Good mental health support is not just for Blue Monday

January is a pivotal month for many employees as they evaluate their life and career choices, often impacting their mental wellbeing. GRiD, the industry body for group risk, highlights that Blue Monday serves as a critical time for employers to show awareness and actively support their staff's mental health.

During this period, employees often contemplate various career changes, such as a different role, work patterns, or a pay rise. Personal life decisions, like altering relationship status, relocating, or starting a family, also play a significant role. Additional factors like debt, winter blues, seasonal affective disorder, unfulfilled resolutions, and the aftermath of Christmas can further aggravate mental health issues.

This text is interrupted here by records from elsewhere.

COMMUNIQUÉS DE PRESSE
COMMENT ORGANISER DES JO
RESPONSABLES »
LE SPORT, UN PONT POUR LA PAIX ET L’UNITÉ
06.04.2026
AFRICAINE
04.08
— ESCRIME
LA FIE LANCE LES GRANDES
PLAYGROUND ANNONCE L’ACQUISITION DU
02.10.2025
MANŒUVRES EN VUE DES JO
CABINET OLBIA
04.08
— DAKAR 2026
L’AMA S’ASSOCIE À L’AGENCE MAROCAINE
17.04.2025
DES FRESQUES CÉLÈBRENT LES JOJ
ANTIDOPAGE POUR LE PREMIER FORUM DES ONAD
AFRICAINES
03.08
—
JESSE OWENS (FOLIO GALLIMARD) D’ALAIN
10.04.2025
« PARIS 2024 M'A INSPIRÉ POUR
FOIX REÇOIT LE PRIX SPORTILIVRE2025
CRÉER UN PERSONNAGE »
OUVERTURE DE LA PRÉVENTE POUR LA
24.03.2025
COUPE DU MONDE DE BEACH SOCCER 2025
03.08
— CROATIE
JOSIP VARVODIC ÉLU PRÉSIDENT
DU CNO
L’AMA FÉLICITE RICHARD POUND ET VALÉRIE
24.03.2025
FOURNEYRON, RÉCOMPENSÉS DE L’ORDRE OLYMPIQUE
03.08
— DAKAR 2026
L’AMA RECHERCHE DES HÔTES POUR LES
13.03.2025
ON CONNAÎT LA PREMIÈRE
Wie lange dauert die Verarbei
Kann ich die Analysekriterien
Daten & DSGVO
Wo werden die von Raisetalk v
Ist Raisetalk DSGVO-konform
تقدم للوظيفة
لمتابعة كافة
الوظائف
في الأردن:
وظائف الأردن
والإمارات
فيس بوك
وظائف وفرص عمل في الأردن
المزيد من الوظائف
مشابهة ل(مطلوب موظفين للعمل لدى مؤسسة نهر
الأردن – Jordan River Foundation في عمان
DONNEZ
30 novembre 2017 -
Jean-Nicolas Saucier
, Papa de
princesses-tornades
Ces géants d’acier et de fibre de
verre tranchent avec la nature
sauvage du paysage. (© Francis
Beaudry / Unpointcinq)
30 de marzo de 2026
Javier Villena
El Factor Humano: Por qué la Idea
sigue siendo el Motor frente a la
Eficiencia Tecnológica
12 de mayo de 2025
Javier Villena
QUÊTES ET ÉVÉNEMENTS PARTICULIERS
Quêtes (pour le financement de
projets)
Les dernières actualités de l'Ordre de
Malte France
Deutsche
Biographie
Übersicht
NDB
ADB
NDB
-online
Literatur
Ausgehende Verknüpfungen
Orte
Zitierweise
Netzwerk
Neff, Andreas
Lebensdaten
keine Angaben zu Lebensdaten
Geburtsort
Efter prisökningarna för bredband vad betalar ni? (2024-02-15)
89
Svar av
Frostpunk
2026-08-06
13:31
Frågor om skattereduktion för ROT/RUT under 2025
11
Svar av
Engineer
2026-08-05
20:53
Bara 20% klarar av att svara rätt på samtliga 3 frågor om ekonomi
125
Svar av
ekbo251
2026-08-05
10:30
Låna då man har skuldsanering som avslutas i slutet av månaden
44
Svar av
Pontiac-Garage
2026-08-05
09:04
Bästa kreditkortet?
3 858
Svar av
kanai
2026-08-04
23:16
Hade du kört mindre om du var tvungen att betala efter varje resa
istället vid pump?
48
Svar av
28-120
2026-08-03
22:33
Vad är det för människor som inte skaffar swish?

Providing substantial mental wellbeing support is essential, considering these factors alongside everyday work and life pressures can severely strain employees' mental health.

Katharine Moxham, spokesperson for GRiD, stated: “Many employers begin the new year very much focussed on their renewed ambitions for the business itself. However, it’s important to understand that employees may have also used the festive period to reassess their own lives and may return to work with additional plans and burdens.

“Blue Monday is a good reminder that employers need to be aware of the mental wellbeing of staff, but it’s important to remember that mental health support should be continual and not just for Blue Monday.”

Effective mental health support needs to cater to a wide range of issues, from mild anxiety to severe depression and psychosis. It should encompass access to therapy, treatment, counselling, and quick referral to professional mental health services for those in need.

For employers seeking quality mental health support, many employee benefits, especially within group risk benefits like employer-sponsored life assurance, income protection, and critical illness, offer access to an Employee Assistance Programme, expedited talking therapies, mental health management apps, and more.

Integrating mental health support into existing employee benefits is a cost-effective strategy. It eliminates the need for HR to source specific services for diverse employee needs and avoids additional expenses. More crucially, established support systems enable swift access to care, saving time and potentially preventing the worsening of conditions.

Katharine Moxham concluded: “Mental health is often discussed in a very socially acceptable manner but make no mistake, in the more severe cases, support is aimed at reducing the incidence of some very serious conditions. Not every employee will feel the pressure of Blue Monday or want to make significant changes to their lives in January, but employers need to be ready and waiting with meaningful support, for those who do.”